The Value of Tenure and Voice…


This was written on the 14th.  I got so busy during my meetings and with the assignments I was given that I simply allowed my soon-to-be 65-year old brain to forget to post it.  So here it is, for what it’s worth…

So here I sit on an airplane again, United Airlines flight 207, somewhere over the mid-west loving not a single minute of this five-hour, forty-minute excursion to Los Angeles.  I’ve popped off a hundred or so pages of Ken Follett’s “The Pillars of the Earth,” had a Diet Coke, a bag of nuts, ate a six-inch, very nasty something or other from Subway called a Breakfast Omelet Sandwich (Subway, the worst sandwich company in the world - Subway is to sandwiches what Budweiser is to beer), and already made two trips to the restroom.  The seat I am in, though charged for and receiving extra leg room is not designed to take long trips in, especially with fat posteriors such as the one I came equipped with.  I feel as though my buttocks being a gripped in a vice.  The only good part of this is the channel with Audio Visions “New Age” music I have found on the aircrafts in-flight entertainment network.  I can get very lost with soft, ethereal music going into my ears; however, the older I get, the less fun this air travel stuff is.

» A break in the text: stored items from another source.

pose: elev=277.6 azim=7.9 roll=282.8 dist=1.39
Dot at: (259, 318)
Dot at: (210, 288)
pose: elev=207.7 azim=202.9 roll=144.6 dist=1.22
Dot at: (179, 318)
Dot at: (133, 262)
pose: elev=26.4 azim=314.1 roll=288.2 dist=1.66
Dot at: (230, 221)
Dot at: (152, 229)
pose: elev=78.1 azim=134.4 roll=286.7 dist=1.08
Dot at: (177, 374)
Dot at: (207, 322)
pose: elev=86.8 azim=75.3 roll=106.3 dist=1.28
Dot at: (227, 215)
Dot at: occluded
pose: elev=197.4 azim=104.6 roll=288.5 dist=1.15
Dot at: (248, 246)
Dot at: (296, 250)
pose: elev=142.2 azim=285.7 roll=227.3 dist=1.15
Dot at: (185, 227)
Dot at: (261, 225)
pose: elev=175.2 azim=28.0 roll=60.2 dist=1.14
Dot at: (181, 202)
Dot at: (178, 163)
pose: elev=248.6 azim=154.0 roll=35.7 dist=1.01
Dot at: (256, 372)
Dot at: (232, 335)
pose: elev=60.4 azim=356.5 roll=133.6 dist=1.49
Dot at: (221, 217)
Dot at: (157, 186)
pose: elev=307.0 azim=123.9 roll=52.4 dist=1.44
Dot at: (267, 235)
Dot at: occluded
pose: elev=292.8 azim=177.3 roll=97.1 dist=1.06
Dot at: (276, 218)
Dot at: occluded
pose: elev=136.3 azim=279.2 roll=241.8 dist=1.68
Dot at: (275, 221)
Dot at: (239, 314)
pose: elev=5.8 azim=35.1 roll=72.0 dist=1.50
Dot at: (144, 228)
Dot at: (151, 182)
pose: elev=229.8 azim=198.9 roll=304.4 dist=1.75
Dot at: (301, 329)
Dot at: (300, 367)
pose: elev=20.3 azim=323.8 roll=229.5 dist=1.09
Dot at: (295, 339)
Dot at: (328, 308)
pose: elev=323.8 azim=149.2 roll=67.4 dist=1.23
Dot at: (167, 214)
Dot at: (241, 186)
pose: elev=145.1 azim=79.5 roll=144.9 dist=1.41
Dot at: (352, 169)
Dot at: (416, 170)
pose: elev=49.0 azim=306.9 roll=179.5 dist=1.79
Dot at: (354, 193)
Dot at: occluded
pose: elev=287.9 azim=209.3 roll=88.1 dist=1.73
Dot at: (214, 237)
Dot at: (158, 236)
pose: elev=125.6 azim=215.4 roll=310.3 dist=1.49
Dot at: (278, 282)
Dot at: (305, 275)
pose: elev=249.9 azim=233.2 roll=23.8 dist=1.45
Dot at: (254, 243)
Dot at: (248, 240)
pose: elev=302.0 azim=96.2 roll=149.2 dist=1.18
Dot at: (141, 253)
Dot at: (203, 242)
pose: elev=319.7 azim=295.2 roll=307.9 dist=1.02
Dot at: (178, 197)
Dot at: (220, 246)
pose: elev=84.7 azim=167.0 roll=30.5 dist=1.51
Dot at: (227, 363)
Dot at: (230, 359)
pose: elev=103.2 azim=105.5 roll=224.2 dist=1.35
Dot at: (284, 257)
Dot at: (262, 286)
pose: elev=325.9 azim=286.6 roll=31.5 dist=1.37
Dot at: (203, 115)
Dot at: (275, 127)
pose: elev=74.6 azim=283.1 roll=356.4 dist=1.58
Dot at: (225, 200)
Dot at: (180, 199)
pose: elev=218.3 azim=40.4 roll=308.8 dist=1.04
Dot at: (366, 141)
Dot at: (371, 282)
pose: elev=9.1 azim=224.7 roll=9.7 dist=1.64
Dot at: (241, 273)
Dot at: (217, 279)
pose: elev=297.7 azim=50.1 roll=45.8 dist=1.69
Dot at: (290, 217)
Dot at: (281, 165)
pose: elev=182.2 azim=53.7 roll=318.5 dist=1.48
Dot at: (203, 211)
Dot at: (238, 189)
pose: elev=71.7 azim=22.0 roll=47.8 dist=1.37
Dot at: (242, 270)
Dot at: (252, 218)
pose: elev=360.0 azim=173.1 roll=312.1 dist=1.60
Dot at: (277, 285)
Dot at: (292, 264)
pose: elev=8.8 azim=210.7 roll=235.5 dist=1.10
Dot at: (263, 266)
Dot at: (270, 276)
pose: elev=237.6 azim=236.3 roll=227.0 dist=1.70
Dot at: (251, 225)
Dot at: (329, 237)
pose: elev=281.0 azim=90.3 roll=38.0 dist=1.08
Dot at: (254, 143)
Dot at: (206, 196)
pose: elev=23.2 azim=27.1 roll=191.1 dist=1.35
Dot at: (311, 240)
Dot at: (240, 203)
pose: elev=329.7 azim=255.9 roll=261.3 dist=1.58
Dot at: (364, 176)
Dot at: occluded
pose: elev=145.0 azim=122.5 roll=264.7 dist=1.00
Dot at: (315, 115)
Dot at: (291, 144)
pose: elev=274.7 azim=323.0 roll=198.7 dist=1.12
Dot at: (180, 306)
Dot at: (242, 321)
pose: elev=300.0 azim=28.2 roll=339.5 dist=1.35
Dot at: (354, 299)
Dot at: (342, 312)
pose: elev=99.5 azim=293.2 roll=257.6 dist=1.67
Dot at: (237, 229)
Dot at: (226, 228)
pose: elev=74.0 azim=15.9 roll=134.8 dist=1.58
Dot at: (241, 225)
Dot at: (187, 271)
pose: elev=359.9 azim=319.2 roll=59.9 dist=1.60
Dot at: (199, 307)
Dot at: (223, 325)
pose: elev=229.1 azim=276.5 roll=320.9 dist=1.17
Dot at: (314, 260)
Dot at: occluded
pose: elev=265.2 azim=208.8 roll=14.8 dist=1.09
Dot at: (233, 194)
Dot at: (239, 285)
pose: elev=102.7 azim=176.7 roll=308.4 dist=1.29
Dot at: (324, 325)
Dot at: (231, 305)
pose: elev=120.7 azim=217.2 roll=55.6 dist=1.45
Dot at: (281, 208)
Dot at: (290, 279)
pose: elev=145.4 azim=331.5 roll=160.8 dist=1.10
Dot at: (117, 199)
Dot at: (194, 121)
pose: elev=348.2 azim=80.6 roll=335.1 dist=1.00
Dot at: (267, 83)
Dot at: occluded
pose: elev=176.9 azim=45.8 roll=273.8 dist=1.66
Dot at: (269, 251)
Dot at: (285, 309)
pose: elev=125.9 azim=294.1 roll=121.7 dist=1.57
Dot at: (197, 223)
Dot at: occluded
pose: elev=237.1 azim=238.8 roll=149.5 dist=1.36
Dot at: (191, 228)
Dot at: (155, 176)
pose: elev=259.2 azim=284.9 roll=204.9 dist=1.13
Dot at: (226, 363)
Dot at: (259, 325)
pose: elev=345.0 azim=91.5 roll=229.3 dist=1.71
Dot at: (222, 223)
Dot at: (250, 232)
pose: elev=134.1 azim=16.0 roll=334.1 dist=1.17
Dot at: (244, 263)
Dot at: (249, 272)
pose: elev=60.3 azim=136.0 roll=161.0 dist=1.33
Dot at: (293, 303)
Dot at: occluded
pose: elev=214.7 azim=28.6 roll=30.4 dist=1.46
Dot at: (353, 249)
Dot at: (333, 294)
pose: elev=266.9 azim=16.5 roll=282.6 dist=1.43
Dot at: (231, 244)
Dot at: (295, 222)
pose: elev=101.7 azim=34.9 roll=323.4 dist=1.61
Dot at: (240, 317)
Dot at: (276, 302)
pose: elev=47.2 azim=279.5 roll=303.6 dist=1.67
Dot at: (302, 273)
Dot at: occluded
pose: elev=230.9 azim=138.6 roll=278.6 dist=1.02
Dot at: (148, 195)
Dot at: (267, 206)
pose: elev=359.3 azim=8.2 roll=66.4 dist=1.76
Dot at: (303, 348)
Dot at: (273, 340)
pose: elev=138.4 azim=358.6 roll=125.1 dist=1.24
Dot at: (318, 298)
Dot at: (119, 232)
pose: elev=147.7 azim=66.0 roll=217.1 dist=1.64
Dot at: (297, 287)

I am on my way to my company’s headquarters for what is called a “Managers’ Meeting.”  Me and my compatriots are being assembled from around the far reaches of the United States for a meeting of the minds: we are being asked to be brutally honest and tell “real management” what this company needs to do to increase sales overall.  Hmmm?

Brutally honest does not mean we get to be brutally honest.  My company has always had a non-written, though tacit, policy of avoiding the negative.  So here’s the conundrum, do I go in being honest to a fault and save my vice-gripped ass, or do I open up from the heart and let it all out?

In the old days, before I found my voice (the result of the Red-Black Game - but don’t ask, for I won’t tell) would have had me sit in the back of the room or in the place where I might be least noticed and probably not called on, and you just know I never volunteered.  Today it is a little different.  After twenty-five years with the company, twenty-two as a sales manager, this boy from Baltimore with exactly twenty-two college credits has a voice, and without sounding braggadocios, a respected voice.  Nowadays when this boy speaks, people do listen.  My new voice does come from the heart and suggests alternatives solely based on the theory of “win-win.”  I cannot abide by winning if someone loses at any of the games of life.

I suppose some of that comes with age and tenure, but a huge difference these days is that I use my voice, and more importantly to me, I step up and I step in.  We Millennium folk like to call that “committed action.”